Nozzle Pressure Defect Detection in Extrusion-Based Bio 3D Printing Using Video-Based Motion Estimation

Abstract The emergence of bio-additive manufacturing marks a crucial advancement in the field of biomedical engineering. For successful biomedical applications including bioprinted organ transplants, ensuring the quality of printed structures poses a significant challenge. Among the major challenges encountered in ensuring the structural integrity of bioprinting, nozzle clogging stands out as one of the frequent concerns in the process. It disrupts the uniform distribution of extrusion pressure, leading to the formation of defective structures. This study focused on detecting defects arising from the irregularities in extrusion pressure. To address this concern, a video-based motion estimation technique, which emerged as a novel non-contact and non-destructive technique for assessing bio 3D printed structures, is employed in this research. While other advancements, including contact-based and laser-based approaches, may offer limited performance due to the soft, lightweight, and translucent nature of bioconstructs. In this study, defective and non-defective ear models are additively manufactured by an extrusion-based bioprinter with pneumatic dispensing. Extrusion pressure was strategically controlled to introduce defective bioprints similar to those caused by nozzle malfunctions. The vibration characteristics of the ear structures are captured by a high-speed camera and analyzed using phase-based motion estimation approaches. In addition to ambient excitations from the printing process, acoustic excitations from a subwoofer are employed to assess its impact on print quality.

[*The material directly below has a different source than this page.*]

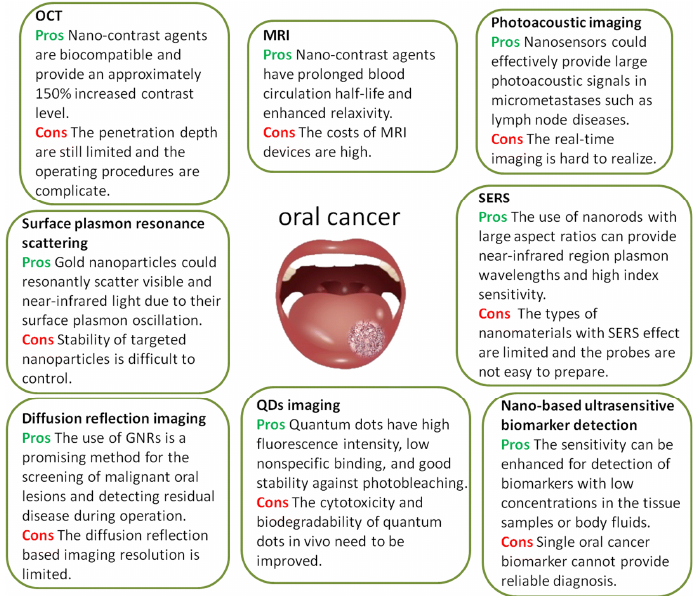
Figure 1. The pros and cons of different nanotechnology for bioimaging and biomarking [33]. Alternatively, different nanocarriers including liposomes, micelles, polymeric NPs, dendrimers, hydrogels, and others have portrayed tremendous opportunities in cancer therapies, including those for oral cavity carcinomas, due to their beneficial effects that have been proven in various research [36]. There are 51 types of nanomedicines that were approved by the Food and Drug Administration (FDA) in 2016, a figure which signifies the promising results of NPs in drug delivery systems [37]. For both local and systemic drug deliveries, the sublingual and buccal mucosal regions are more commonly chosen as these regions are highly vascularized, specifically for oral cancers [38]. Various dosage forms such as sprays, tablets, films, and patches incorporate NPs for therapeutic benefits [38]. Among all of the types of nanocarriers, the hydrogel is an excellent carrier that is broadly used in pharmaceutical applications and is widely studied for its positive effects on mucosal drug delivery [39]. Drug resistance is one of the main issues in the drug delivery of chemotherapeutic agents; however, this can be overcome by using this nanotechnology-based drug delivery system through encapsulation, attachment, and the conjugation of drugs or therapeutic biological products to nanocarriers [40,41]. 5. Mechanism of Cytosolic Delivery of Drugs The cellular internalization of nanocarriers is governed by their surface characteris- tics, size, and shape. The internalization can occur through different pathways; however, endocytosis signifies an attractive strategy for cellular internalization. The entrapment of a nanocarrier after its internalization in the endosomal compartment also represents an additional barrier for targeted drug delivery to the specific cell site. Moreover, transloca- tion to the cytoplasm is prevented by the membrane of the lysosome and endosome. The therapeutic drug may undergo enzymatic degradation in the lysosomes. Therefore, dif- ferent approaches are explored to enhance cytosolic delivery. In one approach, specific microenvironments such as pH, redox, and enzymes in the compartment have been found to facilitate drug release. However, the second approach emphasizes disrupting the endo- somal membrane either via membrane-disrupting peptides or endosmotic polymers [42].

The increase in extrusion pressure, simulating clogged nozzle issues, resulted in significant changes in the vibration characteristics, including shifts in the resonance frequencies. By monitoring these modal property changes, defective bioconstructs could be reliably determined. These findings suggest that the proposed approach could effectively verify the structural integrity of additively manufactured bioconstructs. Implementing this method along with the real time defect detection technique will significantly enhance the structural integrity of additively manufactured bioconstructs and ultimately improve the production of healthy artificial organs, potentially saving countless lives.